Todo indica que el gobierno entrante irá graduando sus demandas. Los primeros días de diciembre se agolparán en las puertas del Congreso: el nuevo presupuesto, el reperfilamiento de la deuda, cualquier eventual revisión del esquema de retenciones. ¿También la adecuación de la indexación jubilatoria para un congelamiento efectivo de precios y salarios?
El nuevo modelo de relación entre oficialismo y oposición está gestándose en estos días. La clave es cuánto de la retórica acuerdista se sostendrá cuando se operativicen los términos de la transición.
La tentación de gesticular seduce a todos. Con sólo entregar el bastón, el macrismo se posicionará como una oposición más racional, comparada con 2015. Sólo con respetar los plazos institucionales para el traspaso del poder, el peronismo inaugurará -para mejor- una versión menos predatoria de sí mismo.
En Diputados, Agustín Rossi ya trabaja con una agenda novedosa. No presidirá una bancada sino un interbloque. Espera contar con la ayuda siempre intrigante de Sergio Massa desde la presidencia de la Cámara. Massa ya se ocupó de desbaratar una avanzada de José Luis Gioja que pretendía esa posición.

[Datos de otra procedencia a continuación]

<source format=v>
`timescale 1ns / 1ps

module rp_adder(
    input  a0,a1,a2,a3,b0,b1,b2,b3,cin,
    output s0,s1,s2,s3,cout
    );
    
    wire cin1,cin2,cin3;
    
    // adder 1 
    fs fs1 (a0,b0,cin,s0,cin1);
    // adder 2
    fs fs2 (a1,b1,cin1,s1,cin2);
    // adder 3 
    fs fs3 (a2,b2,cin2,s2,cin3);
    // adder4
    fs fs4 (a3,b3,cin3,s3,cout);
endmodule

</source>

Anabel Fernández Sagasti aguarda la bendición de Cristina Fernández para liderar el bloque de senadores kirchneristas. Es una decisión dirimente para las aspiraciones de Carlos Caserio. Y del proto-albertismo en la Cámara Alta.
Marcos Peña consulta en estas horas a algunos politólogos afines sobre el nuevo desafío de Cambiemos: cómo transformar la coalición inórganica que impulsó la recuperación de Macri en una estructura de funcionamiento normado.

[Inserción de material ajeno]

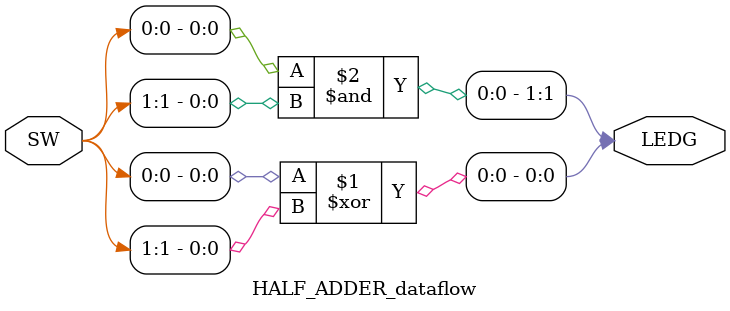
<source format=v>
/* 
@brief	HALF_ADDER_dataflow.v
@details	This example shows how to model a half adder circuit. 

			This is a dataflow model.


@return	N/A

@author	Manuel Caballero
@date		28/November/2024
@version	28/November/2024    The ORIGIN
@pre		This source code was tested on the Altera’s DE2 board.
@warning	N/A.
@pre		This code belongs to AqueronteBlog.
				- GitHub:  https://github.com/AqueronteBlog
            - YouTube: https://www.youtube.com/user/AqueronteBlog
            - X:       https://twitter.com/aqueronteblog
*/
module HALF_ADDER_dataflow (
	input[1:0] SW,
	output[1:0] LEDG
);
	
	assign LEDG[0] = SW[0]^SW[1];	// a = SW[0], b = SW[1], s = LEDG[0]
	assign LEDG[1] = SW[0]&SW[1];	// a = SW[0], b = SW[1], c = LEDG[1]
endmodule
</source>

El radicalismo se ha lanzado a dos disputas simultáneas. Mario Negri aspira a conducir la oposición en Diputados. Sus allegados dicen que ya tiene 32 de los 47 votos radicales necesarios. Alfredo Cornejo también llega al Congreso con aspiración de liderazgo. Gerardo Morales permanece hiperactivo en Buenos Aires. Con una prórroga previsible de los plazos, la UCR deberá renovar sus autoridades en marzo del año entrante.
Elisa Carrió deja el Parlamento con un bloque propio ampliado. Maximiliano Ferraro lo conducirá. Pero es un dirigente que responde ciento por ciento a la fundadora de la Coalición Civica. Carrió seguirá presente.

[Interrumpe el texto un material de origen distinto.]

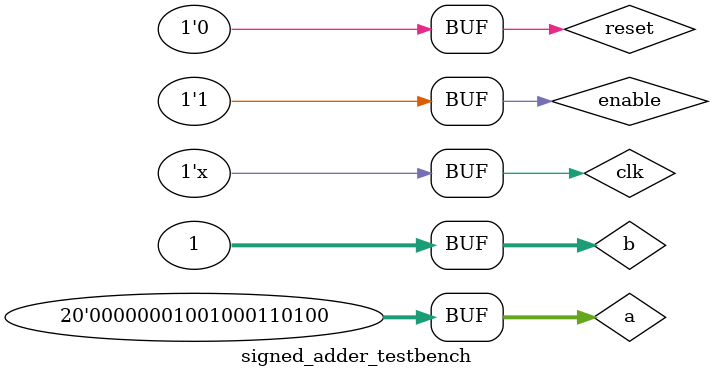
<source format=v>
`timescale 1ns / 1ps


module signed_adder_testbench(

    );
    localparam integer DTYPE = "FXP";//FXP,FP32,FP16
    localparam reg_output = "TRUE";//FASLE
    localparam integer IN1_WIDTH = 20;
    localparam integer IN2_WIDTH = 32;
    localparam integer OUT_WIDTH = 32;
    
    wire [IN1_WIDTH-1:0] a;
    wire [IN2_WIDTH-1:0] b;
    wire [OUT_WIDTH-1:0] out;
    
    reg clk,reset,enable;
    initial clk=0;
    always#100 clk=~clk;
    
    generate
    
        
        signed_adder#(DTYPE,reg_output,IN1_WIDTH,IN2_WIDTH,OUT_WIDTH) sa_0(
            .clk(clk),
            .reset(reset),
            .enable(enable),
            .a(a),
            .b(b),
            .out(out)
        );
    
        assign a='h01234;
        assign b ='h1;
        initial begin
            reset=0;
            enable=0;
            #100 enable =1;
        end
    endgenerate;
    
endmodule

</source>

La tensión soterrada que se observa en Diputados tiene una fundamentación aritmética. Las bancas quedaron distribuidas en dos agregados volátiles que suman el 90% de la Cámara. El 10% restante son 25 diputados que pueden volcar el fiel de la balanza. Allí están las cuatro bancas que responden a Juan Schiaretti.
Todos afilan sus armas para una transición de vuelo corto. Con la nueva composición del Congreso no habrá margen para derrumbar la Constitución vigente. No es para nada un dato menor. Pero al frustrarse una reforma de pretensión hegemónica, debería abrirse el espacio para otros acuerdos.
Esos consensos podrían explorarse para respaldar con una legitimidad amplia las reformas más complejas. Pero las primeras señales del nuevo oficialismo han sido otras. Más proclives a articular pactos con estructuras corporativas de larga trayectoria en el país.
El presidente electo priorizó en su agenda el sondeo de un acuerdo de precios y salarios. Y con los gobernadores, para equilibrar la endeblez del federalismo fiscal. Una empresa de la que desconfía siempre la provincia de Buenos Aires, ahora conducida por Axel Kicillof.
Esa otra tensión subyacente expresa una opción de hierro que se le presenta a Alberto Fernández.
Si decidiese innovar con cierta autonomía, le sería más propicio articular un acuerdo con Macri que le garantice mayorías estables. Al menos hasta la elección de medio término. Si se recuesta en la identidad con Cristina, a esos acuerdos deberá comprarlos en las corporaciones del país real.
En el improbable primer caso -Argentina, año cero- sería toda una novedad de la elección la mutua necesidad de los duelistas. En el segundo, el triunfo de la inercia que prosternó al país.
Cambiemos tuvo de inicio un diagnóstico adecuado de la crisis. Fracasó en la construcción política para superarla. El nuevo oficialismo ha demostrado eficiencia en la construcción de una alternativa.
Todas las dudas se centran en la certeza de su diagnóstico.